**GIVEN DATA**
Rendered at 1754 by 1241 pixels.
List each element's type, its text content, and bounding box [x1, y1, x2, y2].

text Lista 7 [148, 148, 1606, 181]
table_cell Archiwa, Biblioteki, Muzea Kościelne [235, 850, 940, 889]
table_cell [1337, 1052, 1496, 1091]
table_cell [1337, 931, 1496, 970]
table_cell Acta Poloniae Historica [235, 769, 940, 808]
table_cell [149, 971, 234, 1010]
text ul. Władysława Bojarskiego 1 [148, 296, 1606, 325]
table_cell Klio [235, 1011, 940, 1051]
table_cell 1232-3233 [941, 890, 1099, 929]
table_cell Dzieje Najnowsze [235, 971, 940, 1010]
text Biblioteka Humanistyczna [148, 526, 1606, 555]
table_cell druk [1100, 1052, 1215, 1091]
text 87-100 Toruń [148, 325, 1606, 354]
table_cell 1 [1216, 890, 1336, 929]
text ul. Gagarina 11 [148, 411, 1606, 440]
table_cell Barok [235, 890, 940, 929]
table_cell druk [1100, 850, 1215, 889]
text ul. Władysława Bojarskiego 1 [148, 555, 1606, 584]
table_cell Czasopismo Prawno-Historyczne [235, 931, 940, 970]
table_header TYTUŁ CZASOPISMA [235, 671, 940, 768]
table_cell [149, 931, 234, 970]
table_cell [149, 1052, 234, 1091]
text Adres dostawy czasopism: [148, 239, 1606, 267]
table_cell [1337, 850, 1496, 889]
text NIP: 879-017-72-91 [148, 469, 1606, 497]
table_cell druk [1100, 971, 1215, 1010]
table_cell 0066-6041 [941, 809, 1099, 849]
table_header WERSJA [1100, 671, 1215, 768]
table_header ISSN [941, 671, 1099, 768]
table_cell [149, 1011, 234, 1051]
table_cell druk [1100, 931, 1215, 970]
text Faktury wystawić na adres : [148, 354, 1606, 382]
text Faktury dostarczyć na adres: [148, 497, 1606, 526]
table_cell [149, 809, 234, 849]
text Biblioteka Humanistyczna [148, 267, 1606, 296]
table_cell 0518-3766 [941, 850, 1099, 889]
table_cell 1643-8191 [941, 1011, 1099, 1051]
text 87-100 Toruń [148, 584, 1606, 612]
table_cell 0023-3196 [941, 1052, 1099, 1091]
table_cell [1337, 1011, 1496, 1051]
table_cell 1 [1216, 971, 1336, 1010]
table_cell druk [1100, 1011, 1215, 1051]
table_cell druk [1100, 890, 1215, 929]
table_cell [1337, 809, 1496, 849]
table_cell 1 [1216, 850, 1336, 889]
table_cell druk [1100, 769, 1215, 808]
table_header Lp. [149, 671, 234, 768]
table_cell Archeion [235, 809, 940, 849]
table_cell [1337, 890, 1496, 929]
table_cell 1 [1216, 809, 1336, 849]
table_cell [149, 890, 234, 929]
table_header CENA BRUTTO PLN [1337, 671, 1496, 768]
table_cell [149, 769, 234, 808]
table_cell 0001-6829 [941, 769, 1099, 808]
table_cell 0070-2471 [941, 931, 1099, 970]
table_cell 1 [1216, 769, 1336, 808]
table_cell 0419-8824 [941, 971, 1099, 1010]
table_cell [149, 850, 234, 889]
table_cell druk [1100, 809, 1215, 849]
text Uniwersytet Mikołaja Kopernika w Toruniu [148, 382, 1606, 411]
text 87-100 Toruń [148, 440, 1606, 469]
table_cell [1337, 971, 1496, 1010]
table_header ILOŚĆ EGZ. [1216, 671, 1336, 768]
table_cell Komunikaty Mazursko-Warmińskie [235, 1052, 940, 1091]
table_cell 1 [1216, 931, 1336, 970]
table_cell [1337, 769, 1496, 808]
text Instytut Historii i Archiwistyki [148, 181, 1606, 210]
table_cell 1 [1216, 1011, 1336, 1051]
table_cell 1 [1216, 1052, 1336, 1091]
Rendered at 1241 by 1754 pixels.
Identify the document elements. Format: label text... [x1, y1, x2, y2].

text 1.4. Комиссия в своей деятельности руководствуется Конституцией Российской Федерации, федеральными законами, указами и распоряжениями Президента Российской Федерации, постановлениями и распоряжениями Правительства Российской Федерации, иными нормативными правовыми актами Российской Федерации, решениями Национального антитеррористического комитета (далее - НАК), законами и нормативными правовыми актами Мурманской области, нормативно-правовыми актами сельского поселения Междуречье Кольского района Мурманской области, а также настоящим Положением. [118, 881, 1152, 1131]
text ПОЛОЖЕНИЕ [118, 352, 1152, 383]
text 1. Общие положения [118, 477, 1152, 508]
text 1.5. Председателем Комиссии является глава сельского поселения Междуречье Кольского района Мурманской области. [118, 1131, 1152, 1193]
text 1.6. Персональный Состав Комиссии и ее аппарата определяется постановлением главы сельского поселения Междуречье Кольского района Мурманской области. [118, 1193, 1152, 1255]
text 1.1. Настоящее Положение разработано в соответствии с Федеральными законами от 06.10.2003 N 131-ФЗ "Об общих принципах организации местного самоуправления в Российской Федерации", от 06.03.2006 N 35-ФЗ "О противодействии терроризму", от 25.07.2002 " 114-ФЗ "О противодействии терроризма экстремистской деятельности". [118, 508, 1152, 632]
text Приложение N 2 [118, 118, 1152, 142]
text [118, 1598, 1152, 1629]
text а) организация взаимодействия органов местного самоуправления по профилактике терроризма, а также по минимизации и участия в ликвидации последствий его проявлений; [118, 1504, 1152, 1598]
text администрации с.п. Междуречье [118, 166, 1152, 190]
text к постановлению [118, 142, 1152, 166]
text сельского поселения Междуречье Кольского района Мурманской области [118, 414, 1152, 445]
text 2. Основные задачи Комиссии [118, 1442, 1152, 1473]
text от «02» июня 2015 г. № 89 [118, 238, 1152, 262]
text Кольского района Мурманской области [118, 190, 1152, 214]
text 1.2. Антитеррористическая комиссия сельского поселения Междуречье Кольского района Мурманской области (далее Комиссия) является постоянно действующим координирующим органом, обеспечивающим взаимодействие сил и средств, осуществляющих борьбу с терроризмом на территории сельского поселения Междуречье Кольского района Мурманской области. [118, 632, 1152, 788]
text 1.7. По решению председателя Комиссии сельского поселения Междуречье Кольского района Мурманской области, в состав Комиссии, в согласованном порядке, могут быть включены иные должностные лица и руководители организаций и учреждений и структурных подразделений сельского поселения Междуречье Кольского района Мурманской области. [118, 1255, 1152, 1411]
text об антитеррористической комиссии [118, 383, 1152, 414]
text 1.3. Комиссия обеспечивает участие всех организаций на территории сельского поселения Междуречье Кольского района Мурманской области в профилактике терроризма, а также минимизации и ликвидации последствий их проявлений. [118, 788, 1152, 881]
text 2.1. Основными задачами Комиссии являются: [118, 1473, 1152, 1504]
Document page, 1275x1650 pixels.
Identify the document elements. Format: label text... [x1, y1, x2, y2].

**YOUR TASK**
Could you find every line in the records above that has the string "Humanistyczna" and copy it?

**EXPECTED OUTPUT**
text Biblioteka Humanistyczna [148, 526, 1606, 555]
text Biblioteka Humanistyczna [148, 267, 1606, 296]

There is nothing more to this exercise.